So… I am an atheist (waits 30 seconds for those who are turned off by this revelation to close their browsers) but I’m not the classic variety you hear about all the time* who used to be an evangelist but who left their religion for one reason or another and who are now as a result evangelizing for the other side. My dad was an atheist, as was his father before him. You could say that it runs in the family. Now, don’t get me wrong, my parents did take me to church when I was a kid because this is after all America and that’s what you do, but it never stuck and after some wrangling in my early adulthood I just kind of went back to the default position that gods probably don’t exist.
I bring this up because there’s a subset of atheists that, it seems, are so doubtful of the divinity of Jesus** that they find it fashionable to doubt his existence as well. And, in fairness, it’s not an open and shut thing that a lot of Christians would like you to believe, because, well, if you’re an atheist you don’t have that particular requirement for him to exist for your religion to be true. In the end we’re basing our suppositions on the guy based on 1800-2000 year old books, all of which were written at least 20 years and in many cases several decades after the guy’s (supposed) death.
At the same time, though, there’s really not a lot of reason for him *not* to exist. One particular howler I hear a lot (and which is addressed neatly in this book) is this idea that a son of God who resurrects himself in order to wash away the sins of humanity is a recurring religious meme and the Jesus character is just the latest version of it, adapted from Egypt or one of the mystery cults. Well, to those specific points, Osiris is the god that would have been supposedly adapted, and there’s a fair bit of difference between a god of the underworld who is no longer dead but now has to walk among dead people and the Christian imagination of Jesus. And as to the mystery cults such as Mithra, there is a reason they’re called mystery cults and that’s because we don’t actually know much of anything about them. We know that they existed and in some cases we’re aware of locations of temples and such but very, very little was written down that we can compare. Hence the word “mystery”. If the Christians copied this myth from existing groups, they would have copied bits and pieces from several and amalgamated them into one. But there’s a less complicated explanation.

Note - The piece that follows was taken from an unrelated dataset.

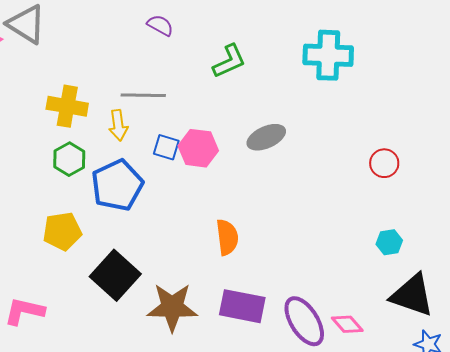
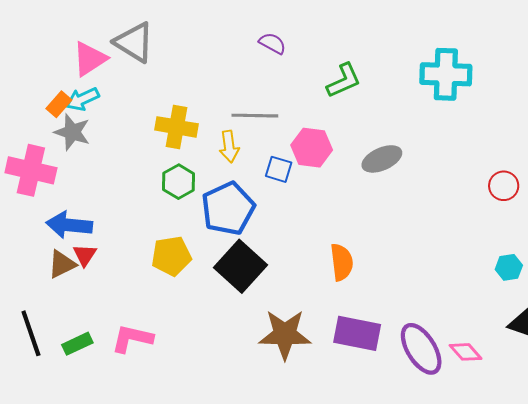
pink hexagon: (198, 148) -> (312, 148), moved
black square: (115, 275) -> (240, 266), moved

What’s more logical, as Ehrman points out, is that there was a guy named Jesus and he really was crucified by the Romans for being a political agitator. He certainly would not have been the only figure like this hanging around Jerusalem during this period of time. Anyway, this created a huge issue for the new religious sect. There is a specific passage in the OT that if you are hanged from a tree you can’t be the Messiah***. Basically, the Christian community, confronted with this fact, spun it into “um, yeah! He died like this so EVERYONE’S sins can be expunged! It’s not an embarrassing thing! It’s an advantage!”
This also, of course, wouldn’t be the only time that someone used propaganda to turn a fault into a bonus. That being said, if Christianity would have been created from whole cloth, don’t you think that the author would have come up with something more palatable to Jews than crucifixion (which I know isn’t technically hanging but which was definitely thought of as analagous by the people at the time since both involved hanging someone from a bunch of wood)?

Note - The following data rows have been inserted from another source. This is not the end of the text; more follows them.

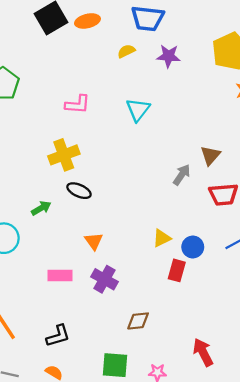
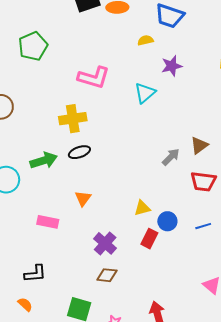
purple star: (169, 56) -> (172, 66), moved, turned -30
pink L-shape: (77, 104) -> (94, 77), size x1.4
black ellipse: (79, 191) -> (79, 152), turned -55
green arrow: (41, 208) -> (44, 160), size x1.5
purple cross: (104, 279) -> (105, 243), moved

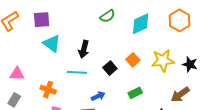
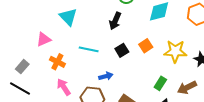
black arrow: (84, 49) -> (115, 21), moved
pink triangle: (17, 74) -> (44, 39), moved, turned -35
green rectangle: (135, 93) -> (160, 83), moved, turned -40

The bigger question, I guess, is why is this stuff important? I mean, I don’t particularly care if there was a Jesus or not. The issue I have with Jesus denialists**** is that they by and large exhibit a general lack of understanding of how we have “facts” from ancient history. One thing that’s commonly cited from the “anti “crowd, for example, is the fact that we only have like 3 sources that talk about Jesus in the century after his death. What is left out of this is that there are really only about 2 sources that we have access to that deal with events that took place in Palestine in the 1st century CE (the third source for Jesus is in one of the Pliny’s works (the younger I think) who at one point whinges about those weirdo Christians). We often have very little evidence for anything this far back, and what we do have is very often tainted. That doesn’t mean that we ought to take the default position that nothing existed back then; that would be absurd.

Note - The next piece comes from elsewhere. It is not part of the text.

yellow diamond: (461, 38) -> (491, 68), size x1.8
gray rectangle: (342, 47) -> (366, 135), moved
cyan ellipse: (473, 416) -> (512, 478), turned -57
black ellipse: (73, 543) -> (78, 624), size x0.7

Anyway, Ehrman’s book is highly enjoyable, at least in the opinion of this history nerd, and written with the non-scholar in mind (he has published scholarly works on this subject as well). Non-Christians will appreciate the book because it’s written from the standpoint of a non-believer (Ehrman has his own reasons for falling away from Christianity but they have nothing to do with historicity), while I think Christians, too, will appreciate someone giving “their side” the attention that it deserves (although there’s also no reverence for Christian beliefs in here, so if you’re easily offended, be warned). All in all, it’s not quite a book I’d require folks to read if I were dictator of the world – there are newer historical issues which are much more important in my opinion – but I do think that if you have the time and the subject is at all interesting to you, you should read it.
*Because they are loud, not because they are numerous!
**That’s kind of a red herring; I am as doubtful of his divinity as they are, but that’s the best way that I can put it.
***I don’t remember the OT passage off-hand because I am not a Biblical scholar, but Paul’s letter to the Galatians references this: 3:13 Christ hath redeemed us from the curse of the law, being made a curse for us: for it is written, Cursed is every one that hangeth on a tree.
****This is a pretty apt description, I think, as the percentage of Biblical scholars of the New Testament who think that Jesus didn’t exist is about the same as the percentage of climatologists who don’t think that global warming exists.